横浜市の原鉄道模型博物館で1月16日から「台湾の鉄道展」が始まった。博物館の創設者で鉄道愛好家の故・原信太郎氏が撮影した台湾の鉄道映像を公開している。写真パネルや模型、資料を展示。標高2300メートルまで登る阿里山森林鉄道を原氏が16ミリフィルムに記録した映像を上映する。映像には日本製の車両も多く登場、沿線の映像からは当時の台湾の人たちの暮らしぶりもうかがえる。
原氏は1962年から何度も台湾を訪れ、鉄道記録を残した。68年には阿里山森林鉄道を撮影している。今や観光列車として知られているが、森林鉄道として米国から導入した「シェイ式蒸気機関車」が活躍していた当時の姿を見ることができる。台湾各地の鉄道の写真のほか、時刻表や地図の展示もある。なかには「中華民国建国70年記念切符」も。原氏が製作したシェイ式蒸気機関車の模型も展示されている。16日のオープニングセレモニーで原氏の次男で博物館副館長の原健人さんが「日本だけでなく台湾の人たちも見てほしい」とあいさつした。
約1時間の映像は3場面に分かれる。最初は台北から嘉義への旅だ。68年11月に原氏は台湾の鉄道探訪の旅に出た。当時の台湾には電化された鉄道は1路線もなかったという。主要幹線もすべて蒸気機関車、ディーゼル機関車だった。台北駅前から始まる映像は冒頭、駅周辺の市街地の中、列車の出入りがあわただしい線路を見下ろしている。原氏の台湾の旅に同行したことがある、鉄道著作家の松本謙一さんは「この時代の台湾は電化されておらず、蒸気機関車やディーゼル機関車が走っていた。日本統治時代の面影が残っており、それが映っているのは大変貴重だ」と話す。
ある時は車窓から、ある時は駅に降りて淡々と情景をリポートする原氏。ナレーションには所々、冗談も混じる。氏の明るい性格がうかがえる映像だ。見学者からもたびたび笑いが起きた。
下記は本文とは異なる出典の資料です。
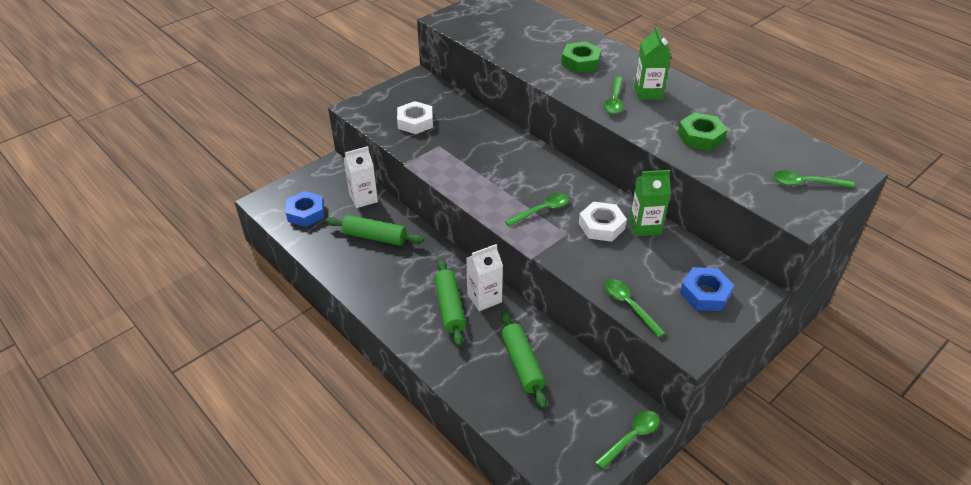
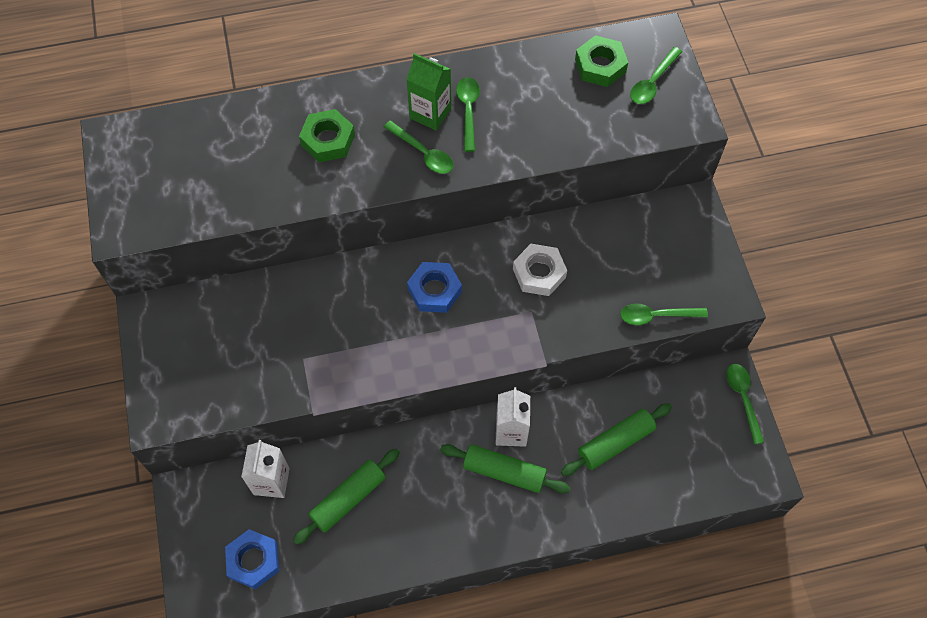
camera: 60 degrees left, 20 degrees up
(415, 122) = (238, 362): white nut -> none
(522, 364) = (615, 443): green rolling pin -> green rolling pin turned 45 degrees counterclockwise
(542, 210) = (482, 314): green spoon -> green spoon (468, 111)
(645, 226) = (563, 235): green carton -> none
(700, 136) = (533, 117): green nut -> green nut (600, 66)
(705, 293) = (676, 244): blue nut -> blue nut (434, 290)

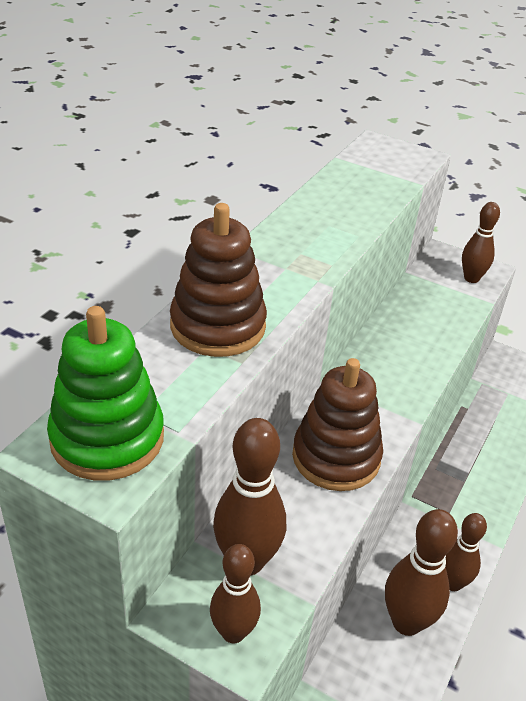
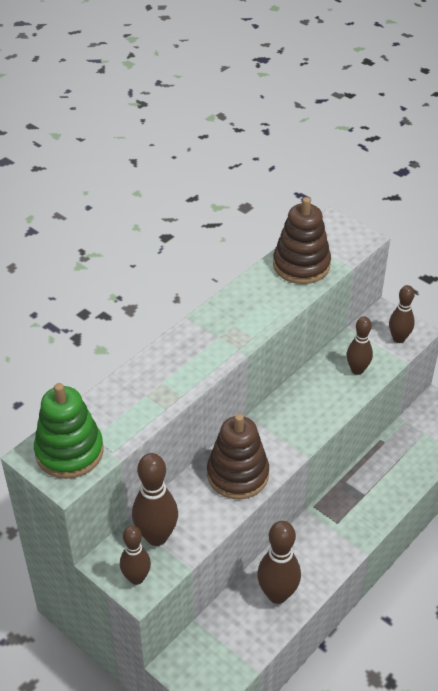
camera: 15 degrees right, 5 degrees up
(218, 326) = (157, 380): brown stacking toy -> brown stacking toy (301, 265)
(452, 583) = (320, 573): brown bowling pin -> brown bowling pin (357, 370)

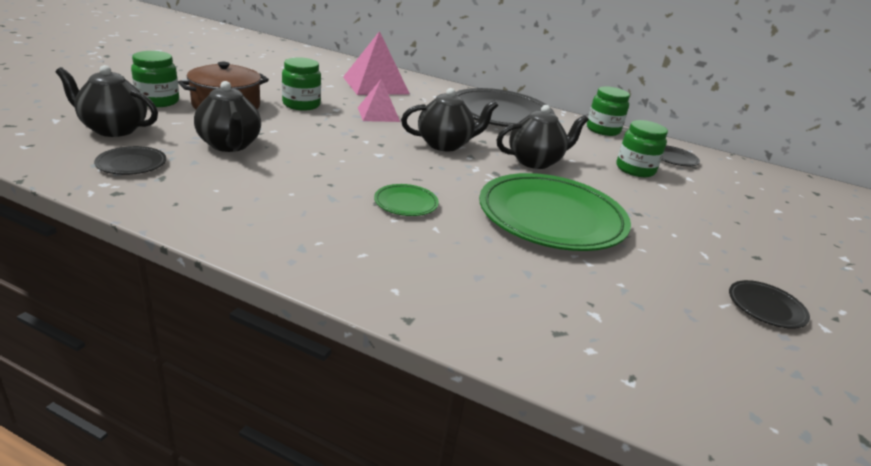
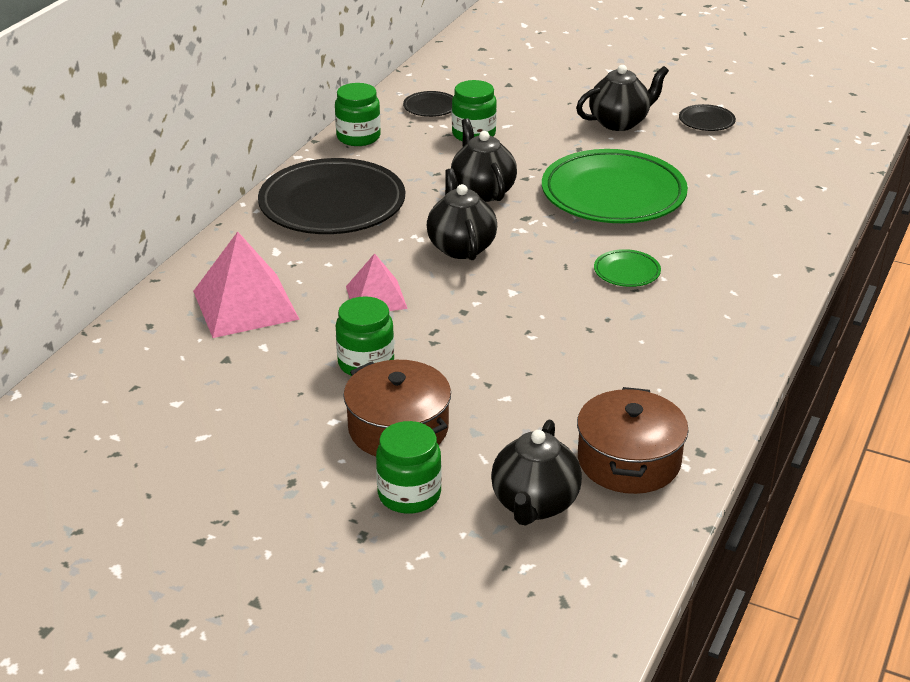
camera: 85 degrees left, 5 degrees up
(131, 164) = (629, 460): black plate -> brown pot
(230, 145) = (539, 400): black teapot -> black teapot (619, 122)

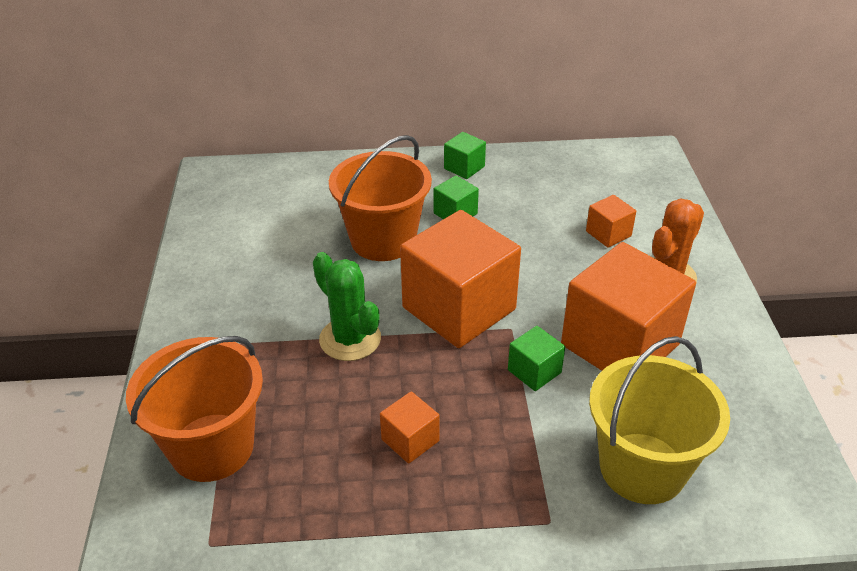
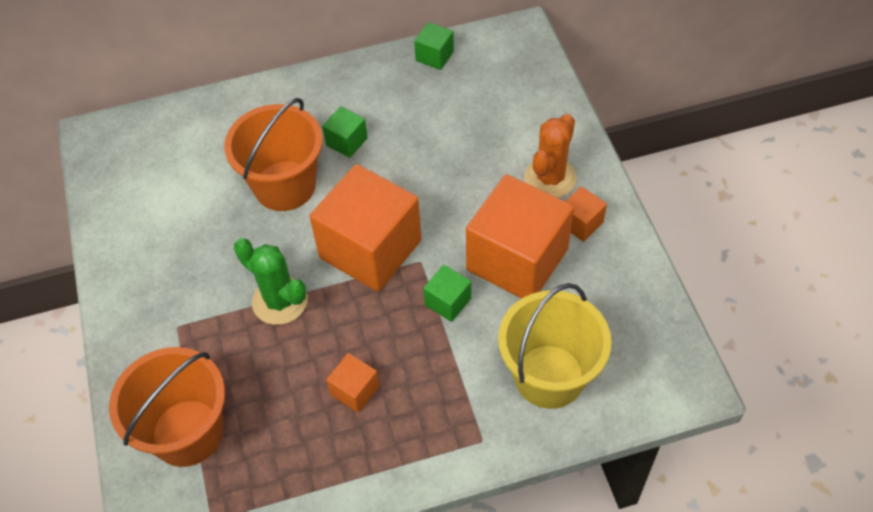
camera: 10 degrees left, 15 degrees up
(464, 167) = (344, 83): green cube -> green cube (434, 56)
(608, 234) = (492, 139): orange cube -> orange cube (580, 223)

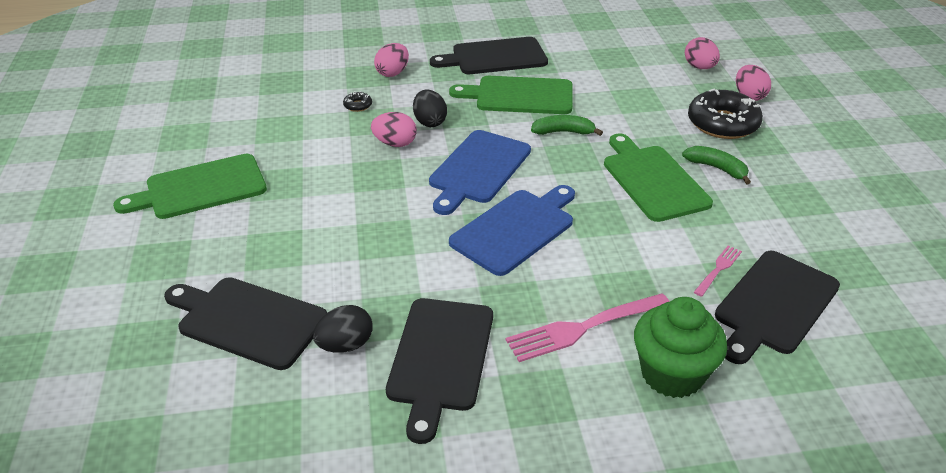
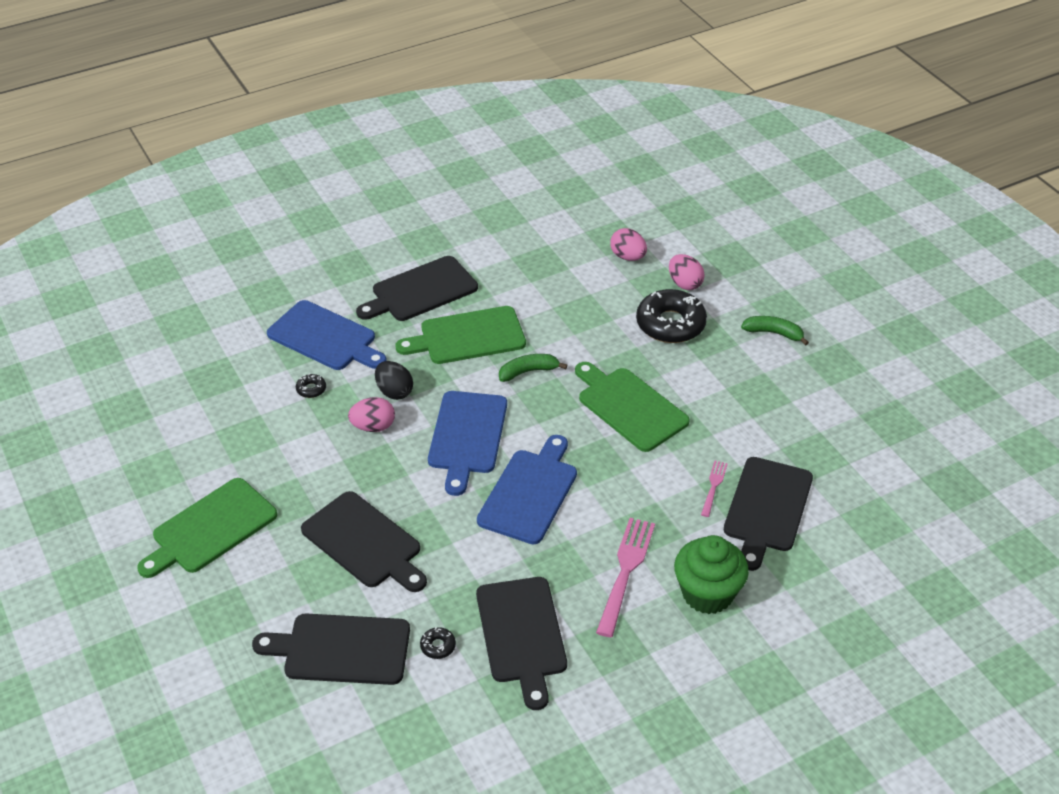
camera: 20 degrees left, 5 degrees up
(330, 233) = (364, 543): none -> black cutting board
(345, 345) = (438, 646): black egg -> black donut
(392, 73) = (325, 338): pink egg -> blue cutting board
(584, 327) = (625, 572): pink fork -> pink fork turned 150 degrees clockwise
(717, 168) = (681, 379): green banana -> green banana (773, 333)

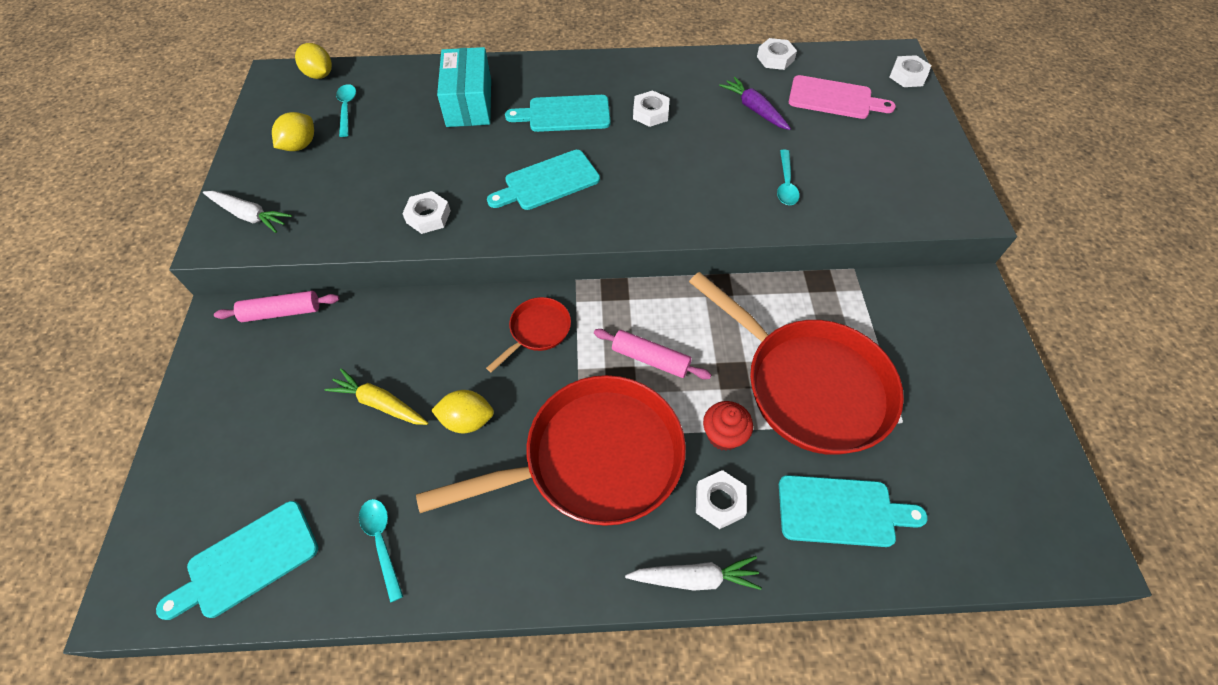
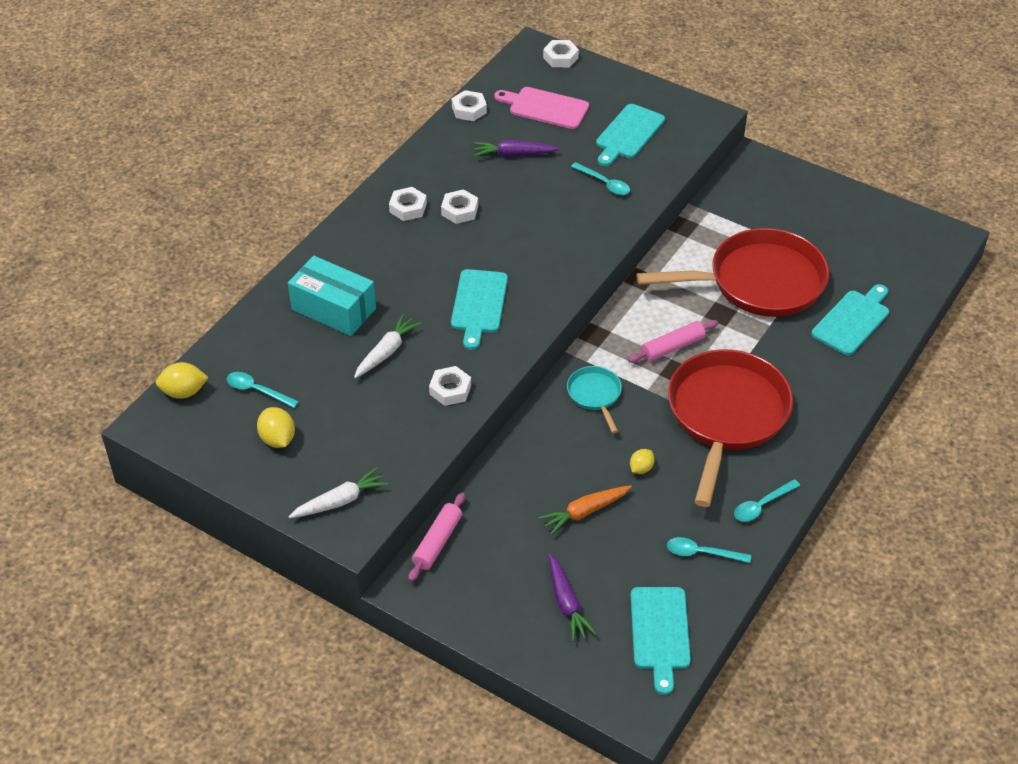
camera: 55 degrees left, 10 degrees down
(252, 451) = (566, 603): none -> purple carrot
(380, 403) = (585, 512): yellow carrot -> orange carrot
(467, 420) = (641, 468): yellow lemon -> yellow lemon, size x0.64
(487, 567) = (762, 505): none -> turquoise spoon
(537, 331) = (595, 395): red pan -> turquoise pan
(565, 114) = (410, 259): turquoise cutting board -> turquoise cutting board (628, 134)
(694, 578) = (843, 409): white carrot -> white carrot (386, 352)
(719, 501) = (804, 371): white nut -> white nut (408, 208)
(723, 435) = (760, 343): red cupcake -> none
(834, 98) = (545, 108): pink cutting board -> pink cutting board turned 120 degrees counterclockwise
嘉義を起点として、いよいよ阿里山森林鉄道の旅が始まる。シェイ式蒸気機関車がわずか70キロメートルの間に2300メートルの高地まで登る。急勾配をこなすためループ線やスイッチバックを組み合わせており、映像にもしっかりと記録されている。高度が上がるにつれ車窓からみえる樹木も熱帯林から亜熱帯林、温帯林と変化していく。現在は倒壊してしまった樹齢2000年級のヒノキの「神木」などを映しながら阿里山に至る。
トンネルや鉄橋、ダムなど撮影禁止の場所も多く、原氏が当局の目をかいくぐって撮影した映像もある。映像の中に「撮影が当局にみつかり、フィルムが没収された」とぼやくシーンも。さすがにこのときの原氏の声は落ち込んでいた様子だった。映像は中国大陸との緊張関係が続いていた当時の台湾の様子も見事に捉えている。機関車や駅舎といった鉄道資料としてだけでなく、貴重な台湾の歴史資料でもある。「台湾の鉄道展」は3月17日まで。